INPUT RECORDS:
....................
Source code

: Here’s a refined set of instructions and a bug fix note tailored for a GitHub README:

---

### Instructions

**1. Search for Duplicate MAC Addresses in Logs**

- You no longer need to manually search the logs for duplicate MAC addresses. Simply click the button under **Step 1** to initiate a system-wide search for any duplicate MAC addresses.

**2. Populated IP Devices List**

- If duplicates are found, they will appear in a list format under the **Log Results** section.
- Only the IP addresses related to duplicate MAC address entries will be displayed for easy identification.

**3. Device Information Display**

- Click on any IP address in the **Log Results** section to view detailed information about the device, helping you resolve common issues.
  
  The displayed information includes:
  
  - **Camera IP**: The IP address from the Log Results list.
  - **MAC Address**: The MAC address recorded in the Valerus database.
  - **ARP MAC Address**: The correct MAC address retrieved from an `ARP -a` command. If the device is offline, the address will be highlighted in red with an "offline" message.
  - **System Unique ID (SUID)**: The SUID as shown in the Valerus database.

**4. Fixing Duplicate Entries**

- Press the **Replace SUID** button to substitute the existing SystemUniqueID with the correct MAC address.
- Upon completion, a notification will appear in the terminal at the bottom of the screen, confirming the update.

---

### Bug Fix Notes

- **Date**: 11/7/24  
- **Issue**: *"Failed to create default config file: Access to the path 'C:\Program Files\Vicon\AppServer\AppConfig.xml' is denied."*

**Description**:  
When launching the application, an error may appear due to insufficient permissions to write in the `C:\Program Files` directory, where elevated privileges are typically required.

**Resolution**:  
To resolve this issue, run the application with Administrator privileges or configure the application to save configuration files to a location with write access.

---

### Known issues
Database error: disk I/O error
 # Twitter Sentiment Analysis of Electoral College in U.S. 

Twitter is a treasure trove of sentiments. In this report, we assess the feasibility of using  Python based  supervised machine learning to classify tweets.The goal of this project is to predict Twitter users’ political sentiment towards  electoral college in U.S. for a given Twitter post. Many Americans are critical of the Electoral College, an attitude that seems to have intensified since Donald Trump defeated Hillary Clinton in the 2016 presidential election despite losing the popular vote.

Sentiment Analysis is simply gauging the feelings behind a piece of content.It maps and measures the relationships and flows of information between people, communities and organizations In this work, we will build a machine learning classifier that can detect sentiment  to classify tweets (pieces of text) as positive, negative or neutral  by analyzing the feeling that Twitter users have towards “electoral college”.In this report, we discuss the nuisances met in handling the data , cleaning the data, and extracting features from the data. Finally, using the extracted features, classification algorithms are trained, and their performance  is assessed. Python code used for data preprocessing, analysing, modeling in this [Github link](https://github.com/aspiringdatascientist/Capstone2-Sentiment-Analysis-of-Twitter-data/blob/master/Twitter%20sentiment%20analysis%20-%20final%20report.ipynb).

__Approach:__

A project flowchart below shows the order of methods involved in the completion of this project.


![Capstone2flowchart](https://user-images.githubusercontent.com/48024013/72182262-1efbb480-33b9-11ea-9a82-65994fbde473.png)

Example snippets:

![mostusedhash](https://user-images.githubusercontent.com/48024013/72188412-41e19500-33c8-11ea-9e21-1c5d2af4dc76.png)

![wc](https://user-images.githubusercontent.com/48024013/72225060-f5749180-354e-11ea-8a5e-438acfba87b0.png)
....................
EXERCISE BRIEF:
Convert the records above into a JSON list of strings, with one string for each line and blank lines omitted.

WRITTEN ANSWER:
[
  "Source code",
  ": Here’s a refined set of instructions and a bug fix note tailored for a GitHub README:",
  "---",
  "### Instructions",
  "**1. Search for Duplicate MAC Addresses in Logs**",
  "- You no longer need to manually search the logs for duplicate MAC addresses. Simply click the button under **Step 1** to initiate a system-wide search for any duplicate MAC addresses.",
  "**2. Populated IP Devices List**",
  "- If duplicates are found, they will appear in a list format under the **Log Results** section.",
  "- Only the IP addresses related to duplicate MAC address entries will be displayed for easy identification.",
  "**3. Device Information Display**",
  "- Click on any IP address in the **Log Results** section to view detailed information about the device, helping you resolve common issues.",
  "  The displayed information includes:",
  "  - **Camera IP**: The IP address from the Log Results list.",
  "  - **MAC Address**: The MAC address recorded in the Valerus database.",
  "  - **ARP MAC Address**: The correct MAC address retrieved from an `ARP -a` command. If the device is offline, the address will be highlighted in red with an \"offline\" message.",
  "  - **System Unique ID (SUID)**: The SUID as shown in the Valerus database.",
  "**4. Fixing Duplicate Entries**",
  "- Press the **Replace SUID** button to substitute the existing SystemUniqueID with the correct MAC address.",
  "- Upon completion, a notification will appear in the terminal at the bottom of the screen, confirming the update.",
  "---",
  "### Bug Fix Notes",
  "- **Date**: 11/7/24  ",
  "- **Issue**: *\"Failed to create default config file: Access to the path 'C:\\Program Files\\Vicon\\AppServer\\AppConfig.xml' is denied.\"*",
  "**Description**:  ",
  "When launching the application, an error may appear due to insufficient permissions to write in the `C:\\Program Files` directory, where elevated privileges are typically required.",
  "**Resolution**:  ",
  "To resolve this issue, run the application with Administrator privileges or configure the application to save configuration files to a location with write access.",
  "---",
  "### Known issues",
  "Database error: disk I/O error",
  " # Twitter Sentiment Analysis of Electoral College in U.S. ",
  "Twitter is a treasure trove of sentiments. In this report, we assess the feasibility of using  Python based  supervised machine learning to classify tweets.The goal of this project is to predict Twitter users’ political sentiment towards  electoral college in U.S. for a given Twitter post. Many Americans are critical of the Electoral College, an attitude that seems to have intensified since Donald Trump defeated Hillary Clinton in the 2016 presidential election despite losing the popular vote.",
  "Sentiment Analysis is simply gauging the feelings behind a piece of content.It maps and measures the relationships and flows of information between people, communities and organizations In this work, we will build a machine learning classifier that can detect sentiment  to classify tweets (pieces of text) as positive, negative or neutral  by analyzing the feeling that Twitter users have towards “electoral college”.In this report, we discuss the nuisances met in handling the data , cleaning the data, and extracting features from the data. Finally, using the extracted features, classification algorithms are trained, and their performance  is assessed. Python code used for data preprocessing, analysing, modeling in this [Github link](https://github.com/aspiringdatascientist/Capstone2-Sentiment-Analysis-of-Twitter-data/blob/master/Twitter%20sentiment%20analysis%20-%20final%20report.ipynb).",
  "__Approach:__",
  "A project flowchart below shows the order of methods involved in the completion of this project.",
  "![Capstone2flowchart](https://user-images.githubusercontent.com/48024013/72182262-1efbb480-33b9-11ea-9a82-65994fbde473.png)",
  "Example snippets:",
  "![mostusedhash](https://user-images.githubusercontent.com/48024013/72188412-41e19500-33c8-11ea-9e21-1c5d2af4dc76.png)",
  "![wc](https://user-images.githubusercontent.com/48024013/72225060-f5749180-354e-11ea-8a5e-438acfba87b0.png)"
]